Aufgabe 1:
Beantworte mithilfe des Textauszugs über den Vorfall im Saal diese Fragen:
(a) Wer erhält den Auftrag, Paul Hinkler aus dem Saal zu entfernen?
(b) Wer ist nach mehreren Zeugenaussagen der Bierseidelwerfer?
(c) Zu welcher Strafe verurteilt das Schöffengericht in Naumburg Paul Hinkler am 12. November 1931?
Aufgabe 2: Schreibe den Textauszug über den Vorfall im Saal und die anschließenden Prozesse in Naumburg weiter, beginnend nach seinem letzten Satz.

Textauszug:
● ● ● ●
Landjäger Reichardt erhält, berichtet Fritz Brauer, den Auftrag Paul Hinkler aus dem Saal zu entfernen. Der macht derweil immer noch keine Anstalten. Als der Landjäger sich zu ihm vorgearbeitet hat, fasst er ihn an die Oberarme. In dem Moment, als er ihn aus dem Saal begleiten will, fliegt dem Polizeibeamten ein Bierkrug in den Kopf-Nacken-Bereich.

Der Bierseidelwerfer ist nach mehreren Zeugenaussagen der Theologiestudent Wilhelm Giessler. "Den Beamten, der ihn daraufhin verhaftete, fasste er nach der Gurgel und versuchte ihm den Gummiknüppel zu entreißen." Vor Gericht wird der raufende Gottesmann dafür eine einfallsreiche Erklärung finden. Im Prozess gegen den Theologiestudenten Giessler (23.10.1930, 4.3.1931), beschuldigt das NSDAP-Mitglied Claus (Naumburg, Oststraße) Eugen Wallbaum (SPD) einen Nationalsozialisten durch das Saalfenster im ersten Stock auf den Hof gestürzt zu haben. Eine Lüge, denn jener war zu dieser Zeit auf der Bühne bei Dr. Schweriner. (Details)

Paul Hinkler wird am 12. November 1931 vom Schöffengericht in Naumburg zu einem Monat Gefängnis verurteilt. Seine Ausfälle gegen die Sozialisten, Kommunisten und vor allem Juden, spielen vor Gericht keine Rolle.
● ● ● ●
Datenauflistung:
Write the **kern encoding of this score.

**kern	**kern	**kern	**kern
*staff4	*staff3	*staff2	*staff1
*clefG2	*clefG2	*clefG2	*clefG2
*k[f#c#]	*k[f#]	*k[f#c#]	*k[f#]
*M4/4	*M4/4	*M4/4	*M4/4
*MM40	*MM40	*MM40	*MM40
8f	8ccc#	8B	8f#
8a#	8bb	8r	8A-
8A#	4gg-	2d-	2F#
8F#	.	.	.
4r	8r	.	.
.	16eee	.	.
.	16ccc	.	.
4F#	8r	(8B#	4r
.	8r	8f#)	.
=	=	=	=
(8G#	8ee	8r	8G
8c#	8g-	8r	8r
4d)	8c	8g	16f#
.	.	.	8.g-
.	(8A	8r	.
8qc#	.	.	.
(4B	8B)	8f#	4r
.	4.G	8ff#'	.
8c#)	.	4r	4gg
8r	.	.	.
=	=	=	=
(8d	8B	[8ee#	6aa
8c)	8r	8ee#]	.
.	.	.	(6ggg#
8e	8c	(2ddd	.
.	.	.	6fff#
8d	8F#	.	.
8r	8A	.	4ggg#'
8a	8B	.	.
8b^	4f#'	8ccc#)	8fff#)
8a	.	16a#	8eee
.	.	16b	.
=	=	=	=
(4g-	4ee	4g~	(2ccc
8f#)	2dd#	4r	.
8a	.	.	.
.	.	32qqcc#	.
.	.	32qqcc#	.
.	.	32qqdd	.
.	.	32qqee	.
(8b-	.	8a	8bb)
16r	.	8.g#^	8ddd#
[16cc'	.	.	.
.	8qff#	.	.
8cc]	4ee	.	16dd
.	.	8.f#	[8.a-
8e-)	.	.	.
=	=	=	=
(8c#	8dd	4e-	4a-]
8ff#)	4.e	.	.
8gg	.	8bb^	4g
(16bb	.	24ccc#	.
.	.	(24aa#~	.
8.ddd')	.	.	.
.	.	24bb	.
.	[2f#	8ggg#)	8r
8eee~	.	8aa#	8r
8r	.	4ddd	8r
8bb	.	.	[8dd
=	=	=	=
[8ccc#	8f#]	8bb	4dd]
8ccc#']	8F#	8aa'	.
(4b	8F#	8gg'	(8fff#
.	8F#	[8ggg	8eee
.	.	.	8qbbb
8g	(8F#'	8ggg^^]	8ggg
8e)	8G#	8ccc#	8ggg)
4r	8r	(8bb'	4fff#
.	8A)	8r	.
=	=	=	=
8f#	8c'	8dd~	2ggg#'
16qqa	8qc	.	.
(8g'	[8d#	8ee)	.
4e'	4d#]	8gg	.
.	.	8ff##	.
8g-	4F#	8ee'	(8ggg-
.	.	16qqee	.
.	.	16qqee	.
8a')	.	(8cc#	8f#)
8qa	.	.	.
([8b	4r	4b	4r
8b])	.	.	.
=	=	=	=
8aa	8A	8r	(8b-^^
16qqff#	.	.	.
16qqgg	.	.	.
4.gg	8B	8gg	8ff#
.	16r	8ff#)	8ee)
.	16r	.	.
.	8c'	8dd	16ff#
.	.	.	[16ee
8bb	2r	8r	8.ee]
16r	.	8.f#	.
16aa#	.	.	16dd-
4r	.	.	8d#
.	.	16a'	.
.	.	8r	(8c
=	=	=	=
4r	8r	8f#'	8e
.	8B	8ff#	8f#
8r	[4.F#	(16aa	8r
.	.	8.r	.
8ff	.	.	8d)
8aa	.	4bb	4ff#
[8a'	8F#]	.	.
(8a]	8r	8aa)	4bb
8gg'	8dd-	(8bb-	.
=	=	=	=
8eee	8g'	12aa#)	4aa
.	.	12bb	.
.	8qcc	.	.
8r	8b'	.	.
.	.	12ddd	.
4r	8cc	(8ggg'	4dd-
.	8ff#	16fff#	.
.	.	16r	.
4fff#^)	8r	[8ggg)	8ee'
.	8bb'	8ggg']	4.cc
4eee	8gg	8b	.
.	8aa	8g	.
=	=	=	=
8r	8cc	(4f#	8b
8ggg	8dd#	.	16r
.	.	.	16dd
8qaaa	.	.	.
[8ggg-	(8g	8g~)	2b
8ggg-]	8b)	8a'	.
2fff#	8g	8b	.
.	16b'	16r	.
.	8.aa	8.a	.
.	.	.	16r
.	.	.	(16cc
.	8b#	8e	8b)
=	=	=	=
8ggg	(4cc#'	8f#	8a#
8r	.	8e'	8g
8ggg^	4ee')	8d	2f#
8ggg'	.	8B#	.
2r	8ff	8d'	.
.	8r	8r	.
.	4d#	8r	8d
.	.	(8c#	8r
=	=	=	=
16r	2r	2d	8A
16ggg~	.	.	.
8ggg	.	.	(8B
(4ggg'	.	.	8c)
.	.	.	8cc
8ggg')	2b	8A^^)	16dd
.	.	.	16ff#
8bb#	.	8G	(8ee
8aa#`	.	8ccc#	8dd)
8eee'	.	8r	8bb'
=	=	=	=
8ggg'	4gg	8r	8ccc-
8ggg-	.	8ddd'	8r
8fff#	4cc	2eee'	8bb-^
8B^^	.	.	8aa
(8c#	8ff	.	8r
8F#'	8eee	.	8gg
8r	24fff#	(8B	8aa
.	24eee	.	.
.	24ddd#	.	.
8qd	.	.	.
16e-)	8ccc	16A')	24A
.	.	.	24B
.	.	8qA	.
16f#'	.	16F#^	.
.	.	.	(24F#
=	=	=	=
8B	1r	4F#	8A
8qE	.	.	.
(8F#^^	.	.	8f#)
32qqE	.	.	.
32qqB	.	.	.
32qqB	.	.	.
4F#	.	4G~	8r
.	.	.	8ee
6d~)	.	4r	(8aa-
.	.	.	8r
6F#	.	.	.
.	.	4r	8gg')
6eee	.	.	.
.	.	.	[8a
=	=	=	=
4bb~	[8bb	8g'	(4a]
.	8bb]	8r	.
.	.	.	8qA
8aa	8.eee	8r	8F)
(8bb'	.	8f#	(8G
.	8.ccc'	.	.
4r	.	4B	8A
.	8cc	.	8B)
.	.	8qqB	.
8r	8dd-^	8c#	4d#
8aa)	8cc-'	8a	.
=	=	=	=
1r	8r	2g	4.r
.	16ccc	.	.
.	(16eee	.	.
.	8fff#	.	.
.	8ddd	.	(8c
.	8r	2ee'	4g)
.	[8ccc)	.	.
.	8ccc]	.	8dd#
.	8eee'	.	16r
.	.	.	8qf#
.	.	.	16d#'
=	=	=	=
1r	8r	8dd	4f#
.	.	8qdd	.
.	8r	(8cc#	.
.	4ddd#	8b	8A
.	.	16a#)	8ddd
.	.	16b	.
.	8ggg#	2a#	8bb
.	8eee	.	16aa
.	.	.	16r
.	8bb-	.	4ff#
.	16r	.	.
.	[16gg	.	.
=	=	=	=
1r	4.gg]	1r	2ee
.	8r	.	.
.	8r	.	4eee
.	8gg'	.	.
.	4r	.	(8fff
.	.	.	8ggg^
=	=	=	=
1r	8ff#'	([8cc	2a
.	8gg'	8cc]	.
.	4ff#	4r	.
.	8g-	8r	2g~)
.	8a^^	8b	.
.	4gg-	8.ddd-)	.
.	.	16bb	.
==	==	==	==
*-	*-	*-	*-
● ● ● ●
Antwort 1:
(a) Landjäger Reichardt erhält den Auftrag.
(b) Der Bierseidelwerfer ist der Theologiestudent Wilhelm Giessler.
(c) Paul Hinkler wird zu einem Monat Gefängnis verurteilt.

Antwort 2:
Nun kommt es im Saal des Schützenhauses zu einer heftigen Keilerei. Der Gauleiter beteiligt sich unter Zuhilfenahme von Stuhlbeinen daran und schlägt auf Beamte ein. Gegen 22.45 Uhr trifft aus Weißenfels ein Überfallkommando mit sechs Schupos (Schutzpolizisten) ein. Allmählich zieht im Saal wieder Ordnung ein. Nun gelingt es, Hinkler nach draußen zu bugsieren. Außerhalb des Saales brüllt er:

"Die Kerle schlagen wir noch tot,
die hängen wir noch auf …" (Schäfer)

 

Das Naumburger Tageblatt berichtet am 12. April 1930: "Im Handumdrehen war eine tätliche Auseinandersetzung im Gange und da von vornherein mit einer solchen gerechnet worden war, waren mehrere Landjäger und ein Überfallkommando anwesend. Mit deren Hilfe wurde zwar der Saal geräumt, jedoch erhielten mehrere Anhänger der SPD. und der NSDAP. zum Teil blutige Verletzungen. Insbesondere wurden Gauleiter Hinkler stark angegriffen. Außerdem erhielten noch zwei Nationalsozialisten Verletzungen, so dass sie verbunden werden mussten. Auch zwei Naumburger Reichsbannerleute trugen derartige Verletzungen davon, dass sie mit dem Auto nach Hause gebracht werden mussten. Ein Nationalsozialist aus Naumburg erhielt einen Stich in den Hals. Heute Vormittag wurde eine Fuhre zerschlagener Stühle zum Tischler gefahren." (SPD gegen NSDAP)

Die Saalschlacht fordert zwei Schwerverletzte und acht Verletzte. Sechszehn Stühle und ungezählte Bierkrüge gehen zu Bruch. Aus einem Brief von Wilhelm Schwenke an den Direktor des Domgymnasiums Professor Bruno Kayser wissen wir, dass einige seiner Schüler auf Seiten der Nationalsozialisten mitkämpften.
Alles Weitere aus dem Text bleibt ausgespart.